Ebenso über die Vorschläge der sächsischen SPD zu einer neuen Wirtschaftspolitik, die
Karl Nolle vortrug. Der wirtschaftspolitische Sprecher der SPD-Landtagsfraktion leitet selbst ein mittelständisches Unternehmen und vertritt die Meinung, dass man bei der Mittelstandsförderung neue Schwerpunkte setzen sollte. Hauptziel der Wirtschaftsförderung müsse vor allem die Stärkung der wirtschaftlichen Basis vorhandener Unternehmen sein. Nolle plädiert für eine qualifizierte Beratung von Unternehmen und eine konsequente Entbürokratisierung der Förderpolitik, eine Verbesserung der Finanzausstattung der Betriebe, verstärkte Forschung und Entwicklung, eine intensivere Vorbereitung auf die Bevölkerungsentwicklung, die Erschließung neuer - insbesondere ausländischer - Märkte für kleine Unternehmen, einen Abbau der Hürden für Existenzgründer, die Verbesserung der Infrastruktur, Stärkung der Aus- und Fortbildung und den Aufbau regionaler Netzwerke und lnnovationszentren.
"Die Probleme von morgen müssen wir heute anparken“, sagte Nolle und „uns werden bald die Leute ausgehen, die die Arbeit machen". Zum Beweis legte er Zahlen auf den Tisch, die wohl wenigen der Anwesenden in dieser Deutlichkeit bekannt waren. Gibt es in Sachsen in diesem Jahr etwa 55.000 15-jährige, die eine Ausbildung beginnen, so wird sich diese Zahl bis 2008 fast um die Hälfte reduzieren.
Im Gegensatz dazu wird die Zahl der 60-jährigen sprunghaft ansteigen. Unternehmen müssen daher eine vorausschauende Personalplanung betreiben, weshalb Nolle einen „Runden Tisch der Personalentwicklung“ ins Leben rufen möchte.
Die Bevölkerungsentwicklung in Sachsen und im Landkreis Aue-Schwarzenberg stellte SPD-Mitarbeiter Thomas Kralinski anhand einiger Zahlen des Statistischen Landesamtes dar. Demnach schrumpft die Bevölkerung in Sachsen seit 1999 stärker als in allen anderen Bundesländern.
Insbesondere in den peripheren Regionen. Im Bereich Aue-Schwarzenberg habe es seit 1990 einen Einwohnerverlust von 14 Prozent gegeben. Damit zähle der Landkreis hinter Hoyerswerda, Görlitz, Chemnitz, Zwickau und Löbau zu den „Spitzenreitern:“
Rund 600.000 Sachsen verließen seit der Wende ihre Heimat und diese Tendenz geht weiter.
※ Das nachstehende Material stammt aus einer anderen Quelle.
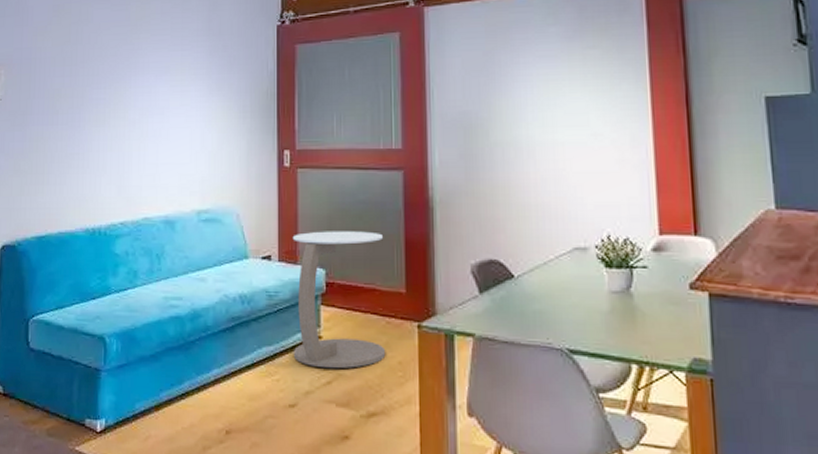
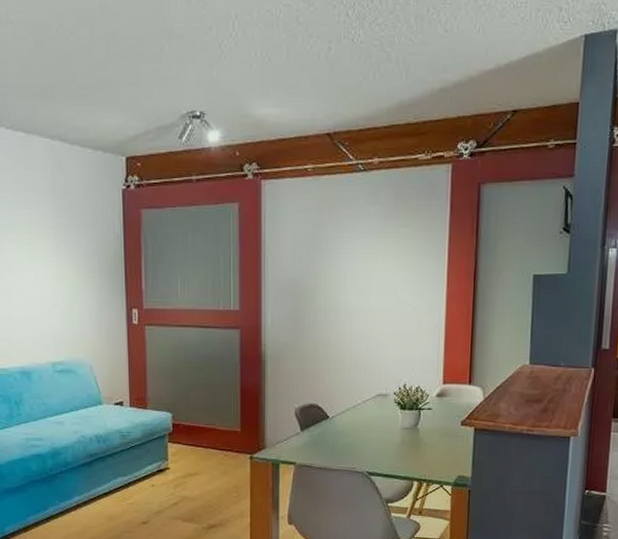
side table: present [292,231,386,369] -> none [142,381,224,493]

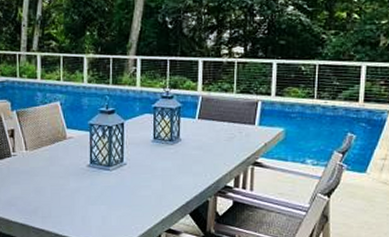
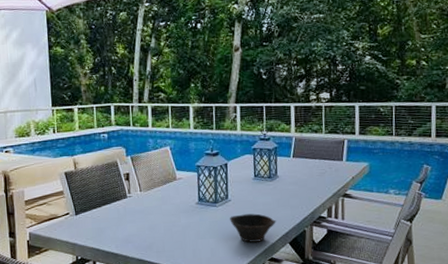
bowl: none [124,180,176,211] -> present [230,213,276,243]

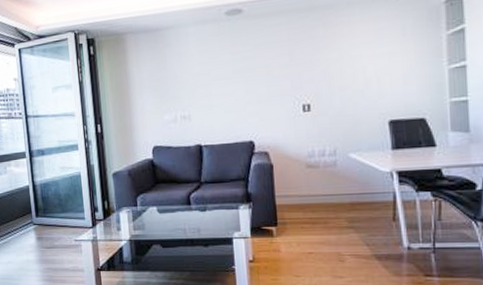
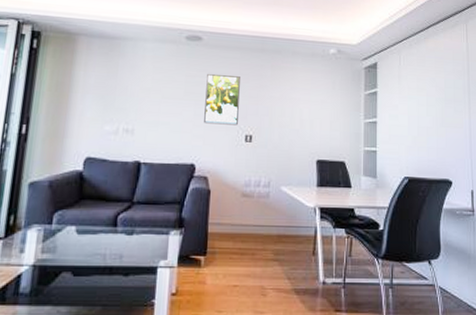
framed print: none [253,43,293,99] -> present [204,74,240,125]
Prognosen besagen, dass von den einst 4,9 Millionen Einwohnern im Jahr 2015 nur nach vier Millionen hier leben werden. Zur Abwanderung (meist aus ökonomischen Beweggründen) kommt die Halbierung der Geburtenrate. Und es sind vor allem die 18- bis 35-jährigen, die in den letzten Jahren weggegangen sind, darunter besonders viele Menschen mit höherem Bildungsgrad, jeder kann sich selbst ausmalen, wie sich diese Fakten künftig auswirken.
Deshalb will sich die SPD dafür einsetzen, dass Sachsen für junge Menschen und Familien wieder attraktiver wird, sich die Löhne positiv entwickeln und bestimmte Regionen nicht zu Sonderwirtschaftszonen oder Billiglohngebieten werden. Das unterstützt auch Dr. Simone Raatz, stellvertretende Vorsitzende der SPD-Landtagsfraktion. Sie machte einige Ausführungen zu den aktuell diskutierten Themen Landesentwicklungsplan und Bundesverkehrswegeplan. Viel zu wenig würden hier die Erfordernisse der EU-Osterweiterung berücksichtigt, sagte sie. Sachsen hat die längsten Grenzabschnitte bezüglich der EU-Osterweiterung. Schon deshalb müsse es deutliche Nachbesserungen zum derzeitigen Stand der genannten Pläne geben.